Saw this amazing and somewhat terrifying case today during my external rotation at the oral surgeons office. The wisdom tooth can be seen in the X-ray just floating above all the other teeth. Apparently it was pushed up there by an abscess into the maxillary sinus which is why it didn’t cause any pain but just congestion for this poor man. But this doesn’t happen overnight. This man hadn’t seen the dentist until he was 19 and it was an easy spot for his dentist to overlook…although it should have been caught early on before it got this bad. I think the patient was something in his late 30s. The doctor said that the abscess would have a grape-like feel to it as it pushes into the sinus space with epithelial tissue growing inside it with nowhere else for it to go.
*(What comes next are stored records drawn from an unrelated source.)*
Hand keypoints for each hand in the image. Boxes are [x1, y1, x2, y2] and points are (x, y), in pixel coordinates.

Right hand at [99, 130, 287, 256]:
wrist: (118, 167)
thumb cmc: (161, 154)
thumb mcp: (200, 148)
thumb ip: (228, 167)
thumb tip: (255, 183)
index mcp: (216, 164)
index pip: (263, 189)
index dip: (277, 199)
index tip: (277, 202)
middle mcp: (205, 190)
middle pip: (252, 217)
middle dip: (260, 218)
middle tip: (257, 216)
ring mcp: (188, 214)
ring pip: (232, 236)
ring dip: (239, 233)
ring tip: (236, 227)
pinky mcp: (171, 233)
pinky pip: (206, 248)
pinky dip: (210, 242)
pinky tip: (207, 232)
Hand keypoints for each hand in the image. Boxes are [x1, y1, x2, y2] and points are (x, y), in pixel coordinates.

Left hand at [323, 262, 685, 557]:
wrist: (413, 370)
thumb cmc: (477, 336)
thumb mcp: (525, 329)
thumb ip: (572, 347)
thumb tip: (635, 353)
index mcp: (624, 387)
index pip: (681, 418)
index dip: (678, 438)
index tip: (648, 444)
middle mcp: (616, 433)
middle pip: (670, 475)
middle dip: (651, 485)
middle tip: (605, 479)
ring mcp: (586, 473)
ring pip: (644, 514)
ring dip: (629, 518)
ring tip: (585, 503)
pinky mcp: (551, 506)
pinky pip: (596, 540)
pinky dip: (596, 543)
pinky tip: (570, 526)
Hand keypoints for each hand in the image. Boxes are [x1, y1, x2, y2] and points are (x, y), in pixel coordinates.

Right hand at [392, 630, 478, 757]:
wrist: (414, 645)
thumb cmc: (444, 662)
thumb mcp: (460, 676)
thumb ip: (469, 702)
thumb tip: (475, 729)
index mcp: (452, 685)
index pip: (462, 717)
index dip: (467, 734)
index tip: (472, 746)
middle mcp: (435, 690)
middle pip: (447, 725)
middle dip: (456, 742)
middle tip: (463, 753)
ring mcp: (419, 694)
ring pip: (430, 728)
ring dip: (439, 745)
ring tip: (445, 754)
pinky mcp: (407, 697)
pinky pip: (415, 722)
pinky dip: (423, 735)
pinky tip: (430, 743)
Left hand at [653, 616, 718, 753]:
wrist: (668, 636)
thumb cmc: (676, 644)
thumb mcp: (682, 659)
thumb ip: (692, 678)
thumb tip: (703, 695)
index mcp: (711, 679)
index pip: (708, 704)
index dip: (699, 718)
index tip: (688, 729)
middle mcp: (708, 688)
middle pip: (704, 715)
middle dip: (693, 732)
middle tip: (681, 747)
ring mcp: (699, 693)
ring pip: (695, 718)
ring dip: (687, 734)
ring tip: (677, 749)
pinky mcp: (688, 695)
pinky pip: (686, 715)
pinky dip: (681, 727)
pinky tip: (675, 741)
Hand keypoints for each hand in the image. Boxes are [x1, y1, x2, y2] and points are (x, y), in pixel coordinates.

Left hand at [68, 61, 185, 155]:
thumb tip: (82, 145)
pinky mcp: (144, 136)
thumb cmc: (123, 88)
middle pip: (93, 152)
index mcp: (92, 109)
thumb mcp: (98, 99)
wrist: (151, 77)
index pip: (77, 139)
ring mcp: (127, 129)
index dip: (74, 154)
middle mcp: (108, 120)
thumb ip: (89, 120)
About two years ago (wow I can’t believe it’s been that long!) when I was working in another oral surgery office before dental school we saw a case just like this and the oral surgeon went in, drained the abscess, and removed the tooth. It was kind of a mess with black and brownish colored pus coming out of the abscess. Shadowing today was very eventful and reminded me of the days before dental school when I worked in the office. Plus, I’m starting to get to know specialists in the area to whom I may eventually refer patients out to if I ever join a practice in town.
I also asked the doctor what he would suggest in terms of making it easier for the oral surgeon. He said to be proactive. For example, he said many kids who need their wisdom teeth removed don’t get them removed until they have pain or when the surgery would be more drastic due to more developed roots, etc which can lead to a higher risk of complications. He said it’s much better to tell the patient that the surgery could wait rather than telling the patient that it’s too late.